Di Desa Tanggulangin, Kabupaten Bondowoso banyak dijumpai pohon kelapa baik di samping ladang ataupun belakang rumah. Buah kelapa biasanya hanya diambil daging dan airnya saja untuk dijadikan sebgai makanan atau minuman tanpa memperhatikan manfaat dari sabut kelapa. Warga biasanya membuang sabut kelapa tersebut sehingga limbah sabut kelapa semakin menumpuk. Hal tersebut pasti akan membuat masyarakat terganggu dan akan menimbulkan pencemaran lingkungan. Hal ini terjadi karena kurangnya kesadaran masyarakat untuk mengelola limbah sabut kelapa tersebut. Sabut kelapa sebenarnya dapat bernilai tinggi, jika bisa mengolahnya dengan baik dan nantinya dapat mengurangi penumpukan limbah sabut kelapa. Maka dari itu, KKN 100 UNEJ mencoba untuk mengolah limbah tersebut menjadi cocopeat yang dapat digunakan sebagai alternatif media tanam organik yang memiliki manfaat yang baik bagi tanaman.
Cocopeat juga disebut sebagai coco coir atau coco fiber berasal dari serat sabut kelapa yang dipisahkan dan dikeringkan. Cocopeat memiliki daya serap air yang cukup tinggi, mampu menampung dan menyimpan air dengan waktu yang cukup lama. Cocopeat juga memiliki pori-pori yang memudahkan terjadinya pertukaran udara, dan masuknya sinar matahari. Cocopeat dapat digunakan untuk budi daya berbagai jenis tanaman khususnya hidroponik. Dalam cocopeat terdapat sejenis enzim dari jamur yang dapat mengurangi penyakit dalam media tanam tumbuhan. Dengan demikian, cocopeat dapat menjaga media tanam tetap gembur dan subur. Tingkat kegemburan tanah yang tinggi, pembentukan akar tanaman akan mudah dan tanaman akan lebih sehat dan subur.
Proses pengolahan limbah sabut kelapa menjadi media tanam cocopeat melalui beberapa tahapan sebagai berikut:
1. Menggosok sabut kelapa dengan alat. Hal ini bertujuan untuk memisahkan serat sabut kelapa (cocofiber) dan serbuk sabut kelapa (cocopeat).
2. Memisahkan serat kasar yang tercampur dengan serbuk dalam sabut kelapa. Setelah itu, serat tersebut disaring terlebih dahulu untuk mendapatkan serbuk yang lebih halus.
3. Langkah ketiga melibatkan proses fermentasi pada serbuk cocopeat untuk menghilangkan zat tanin. Fermentasi ini dimulai dengan mencuci cocopeat hingga air cucian jernih, diikuti dengan perendaman dalam air bersih selama 1-2 hari.
4. Cocopeat selanjutnya dikeringkan melalui penjemuran
5. Pengemasan produk media tanam cocopeat yang sudah siap pakai ke dalam kantong plastik dan menambahkan stiker pada kemasannya.
Produk media tanam cocopeat yang telah dikemas siap untuk dijual dan dapat langsung digunakan sebagai media tanam.
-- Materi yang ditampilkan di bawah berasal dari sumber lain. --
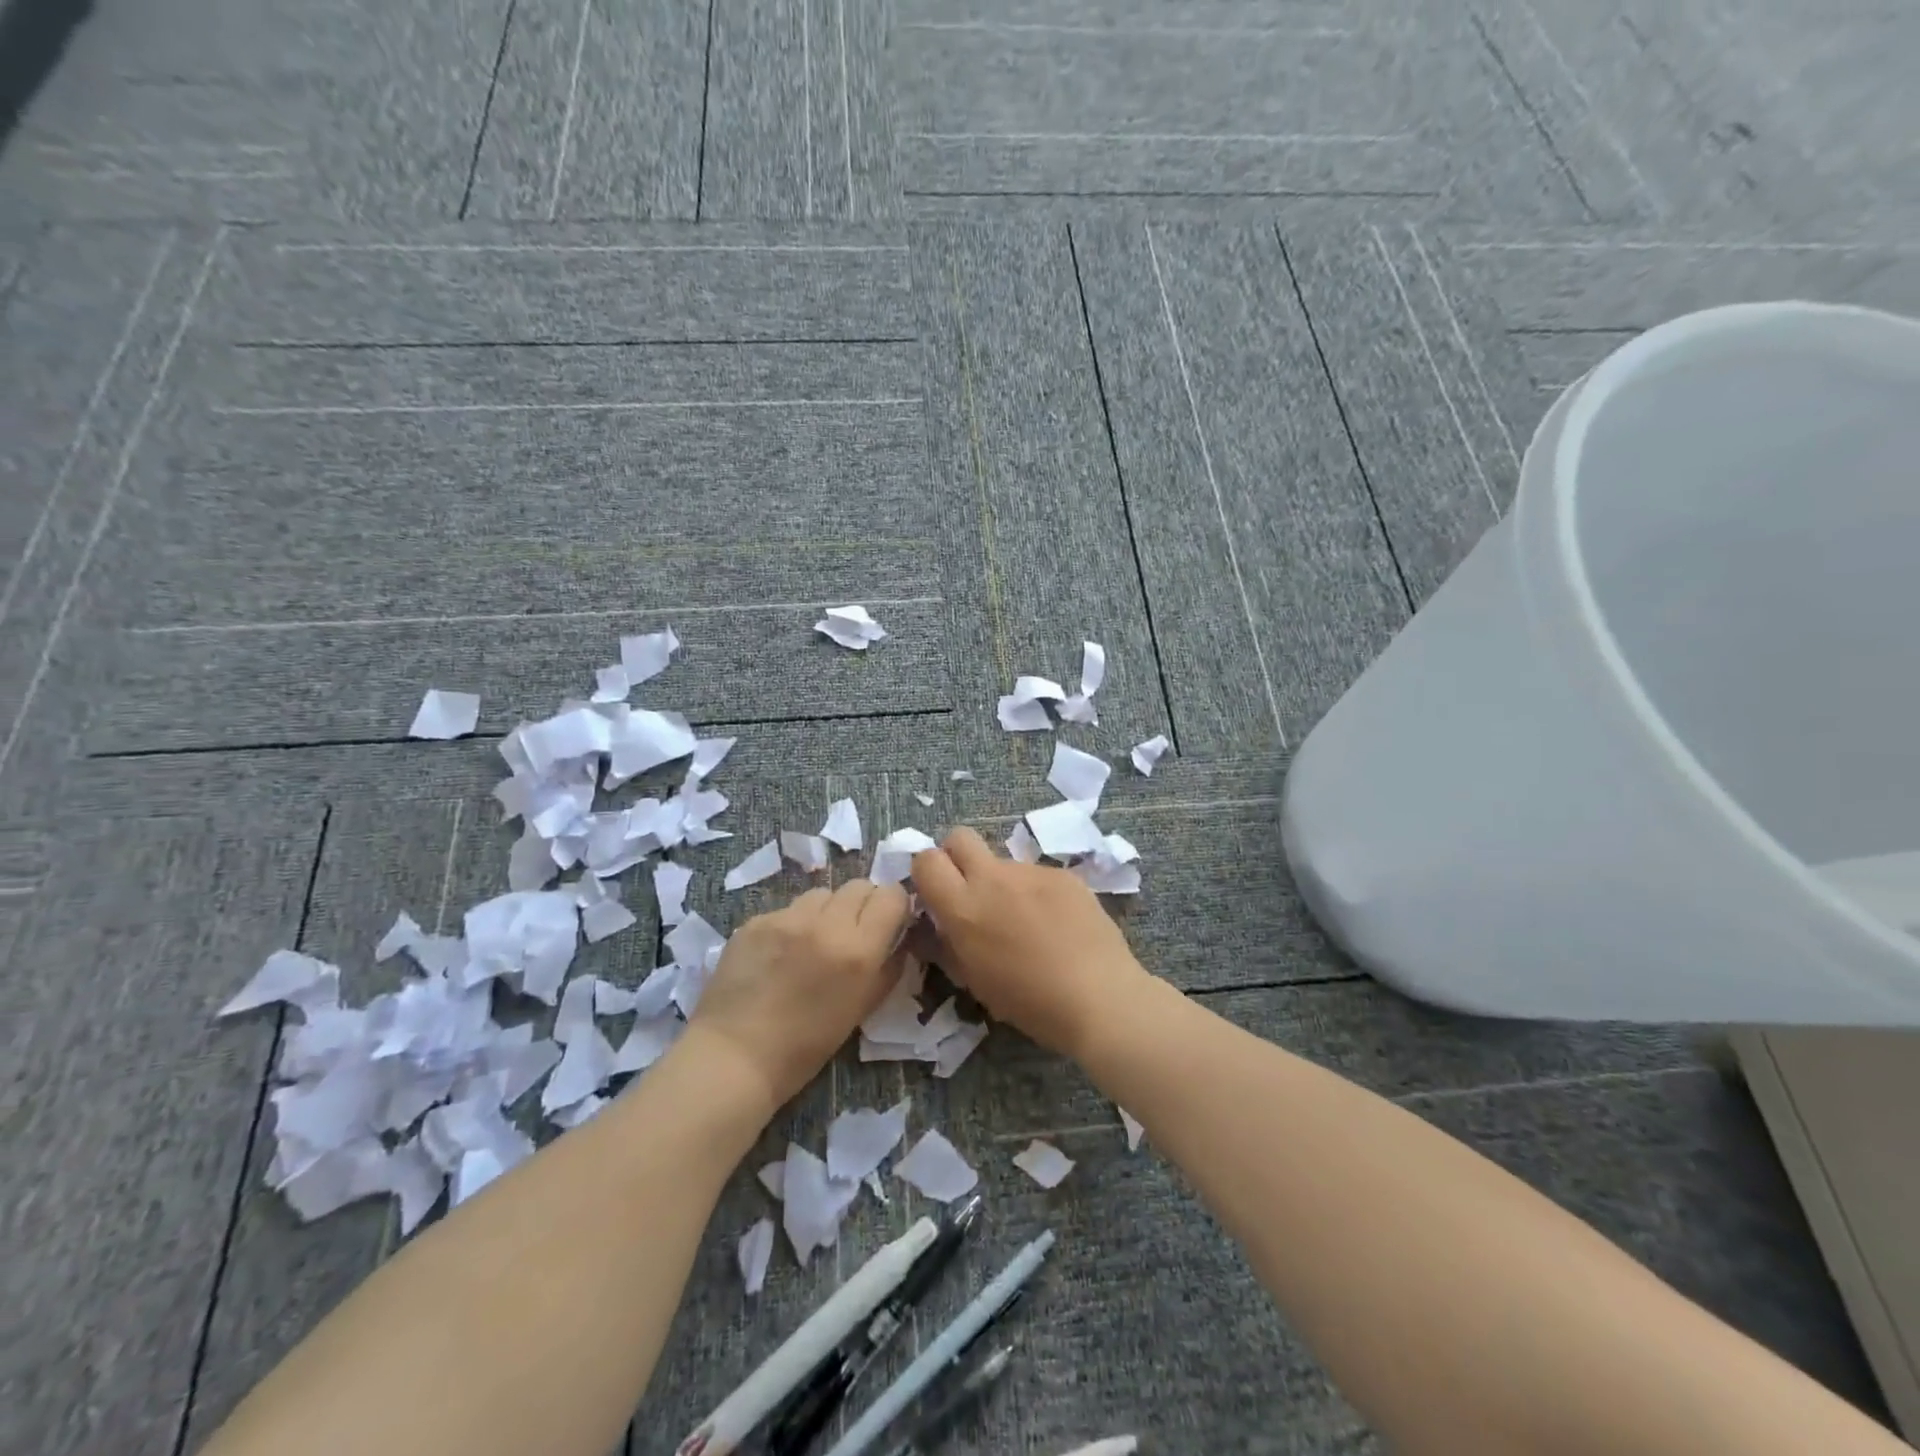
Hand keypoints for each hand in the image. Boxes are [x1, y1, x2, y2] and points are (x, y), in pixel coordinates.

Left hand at [691, 880, 912, 1107]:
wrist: (734, 1057)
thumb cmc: (806, 1046)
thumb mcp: (862, 1009)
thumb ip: (887, 968)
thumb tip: (899, 941)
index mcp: (858, 950)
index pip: (891, 895)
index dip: (894, 906)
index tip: (888, 924)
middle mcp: (826, 924)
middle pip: (859, 886)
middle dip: (863, 904)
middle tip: (852, 933)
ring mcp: (787, 918)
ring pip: (822, 893)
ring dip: (827, 911)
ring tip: (814, 941)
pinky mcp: (756, 919)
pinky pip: (788, 909)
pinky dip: (793, 924)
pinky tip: (780, 953)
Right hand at [909, 827, 1150, 1056]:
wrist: (1099, 997)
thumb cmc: (1029, 1002)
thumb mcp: (974, 981)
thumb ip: (949, 944)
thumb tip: (938, 925)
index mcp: (963, 907)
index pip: (926, 860)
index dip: (927, 873)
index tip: (937, 894)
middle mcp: (993, 878)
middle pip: (960, 836)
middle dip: (957, 855)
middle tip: (971, 890)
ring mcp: (1031, 871)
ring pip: (1002, 861)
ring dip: (1002, 882)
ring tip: (1026, 922)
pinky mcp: (1063, 874)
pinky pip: (1037, 875)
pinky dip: (1037, 893)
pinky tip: (1056, 924)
Dalam praktik bercocok tanam, cocopeat dicampur dengan sekam padi yang tidak terpakai untuk meningkatkan pertumbuhan tanaman. Kombinasi ini memberikan manfaat tambahan pada nilai ekonomi sabut kelapa.
Â
Manfaat penggunaan bahan organik seperti serat kelapa dan sekam padi memiliki potensi besar sebagai komposit media tanam alternatif. Ini dapat membantu mengurangi polusi lingkungan dan memberikan sentuhan indah pada lingkungan. Salah satu keunggulan menggunakan bahan organik sebagai media tanam adalah kemampuannya dalam mm merangsang pertumbuhan tanaman secara subur, sambil menjaga harga pupuk tetap terjangkau. Oleh karena itu, penggunaan limbah sabut kelapa dimanfaatkan tidak hanya untuk mengurangi polusi lingkungan tetapi juga sebagai pilihan media tanam yang positif bagi pertumbuhan tanaman.